Issue 12 | September 06, 2020

Sedition, widely associated with public disarray, is often thought of as an offence against public peace and law and order. In India, sedition is a criminal offence under section 124A of the Indian Penal Code, 1860. Under the law, the offence could attract either imprisonment for up to three years or even for life. The provision, along with imprisonment, also accords the courts the power to impose a fine on the offender. The global scenario of sedition, though, is quite a bit contrasting. Many countries have altogether done away with their sedition laws to make way for the freedom of expression of their citizens. In this fast-paced era of development, the significance of human rights is not unrevealed anymore. Respecting these rights, countless countries –New Zealand, The Republic of Korea, etc.– have given more weightage and significance to public dissent and criticism than to their stringent laws of sedition.


There were many who voiced against the act of mistaking criticism and disagreement for sedition in India, but the one who was the loudest was Justice Deepak Gupta. Deepak Gupta, a former Judge of the Supreme Court of India, in a speech in Sep. 2019 (at a workshop organized by the Praleen Public Charitable Trust and Lecture Committee in Ahmedabad) expressed how attempting to stifle dissent and criticism can turn India into “a police state”.

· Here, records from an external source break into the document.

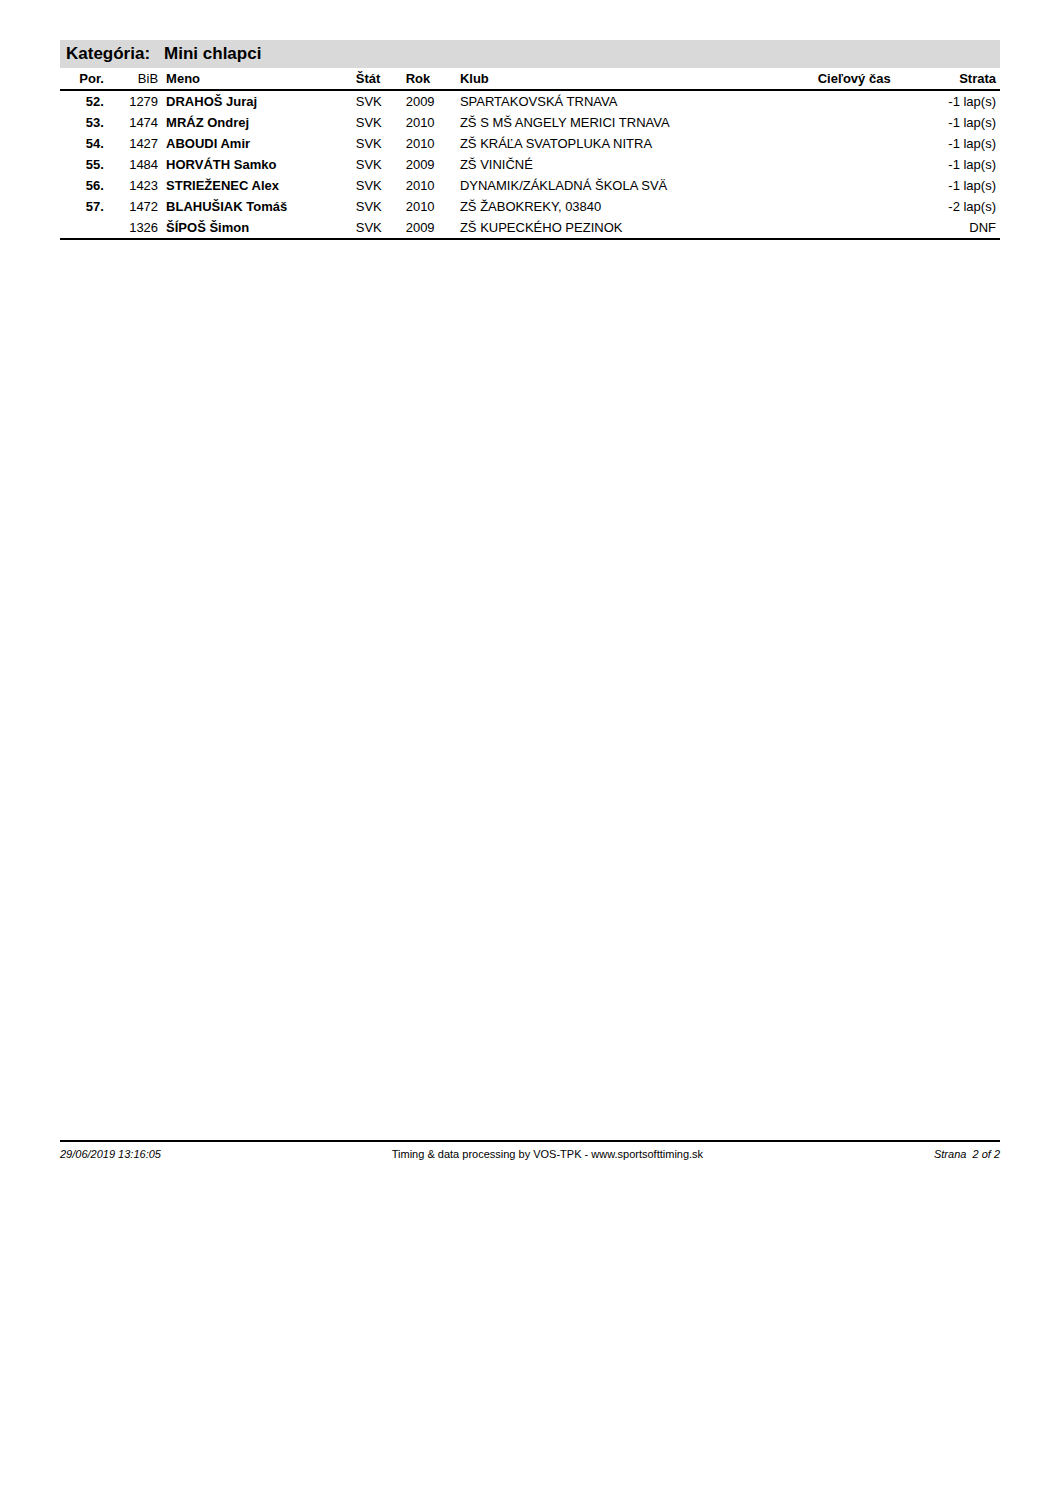Kategória: Mini chlapci
| Por. | BiB | Meno | Štát | Rok | Klub | Cieľový čas | Strata |
| --- | --- | --- | --- | --- | --- | --- | --- |
| 52. | 1279 | DRAHOŠ Juraj | SVK | 2009 | SPARTAKOVSKÁ TRNAVA | | -1 lap(s) |
| 53. | 1474 | MRÁZ Ondrej | SVK | 2010 | ZŠ S MŠ ANGELY MERICI TRNAVA | | -1 lap(s) |
| 54. | 1427 | ABOUDI Amir | SVK | 2010 | ZŠ KRÁĽA SVATOPLUKA NITRA | | -1 lap(s) |
| 55. | 1484 | HORVÁTH Samko | SVK | 2009 | ZŠ VINIČNÉ | | -1 lap(s) |
| 56. | 1423 | STRIEŽENEC Alex | SVK | 2010 | DYNAMIK/ZÁKLADNÁ ŠKOLA SVÄ | | -1 lap(s) |
| 57. | 1472 | BLAHUŠIAK Tomáš | SVK | 2010 | ZŠ ŽABOKREKY, 03840 | | -2 lap(s) |
| | 1326 | ŠÍPOŠ Šimon | SVK | 2009 | ZŠ KUPECKÉHO PEZINOK | | DNF |
29/06/2019 13:16:05
Timing & data processing by VOS-TPK - www.sportsofttiming.sk
Strana 2 of 2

Deepak Gupta is a former judge of the Supreme Court of India and former Chief Justice of Tripura High Court and Chhattisgarh High Court. He was born in Shimla, Himachal Pradesh. On completing his schooling from St. Edward’s School, Shimla, he went on to complete his LL.B. from the Faculty of Law, University of Delhi. He took oath as a judge in 2004.


In his recent speech at the workshop, Deepak Gupta comprehensively talked about the interplay between the Right to freedom of speech and expression and the law of sedition in India. He said that though democracy is based on majoritarianism, the minority has the right to express its views. Though in a democracy, the elected government has the right to govern (due to it gaining the majority of votes), it is unfair to say that the government represents the voice of all the citizens.


Deepak’s contributions to the Indian judiciary system have been exceptional. He has always been advocating the fundamental rights of individuals. According to Deepak, one of the most important aspects of a democratic country is that the citizens of the country should not have any fear of the government. He thinks that if views of disapproval and disfavour do not incite violence, and are expressed in a sophisticated and civilized manner, the unnecessary law of sedition must not attract.


Laws like this instill fear in the hearts of the citizens who just want their views to reach out to the wider audience, and it is unjust to hold the mere expression of their views against them. Additionally, Deepak thinks that our country would be a tremendously better place to live if the inhabitants could express their dissent openly and without any fear of prosecution or social media. Deepak believes that this gallantry and fearlessness –in the minds and hearts of the citizens– is all the more important for a country like ours that boasts of living by the Rule of Natural Justice and the Rule of Law.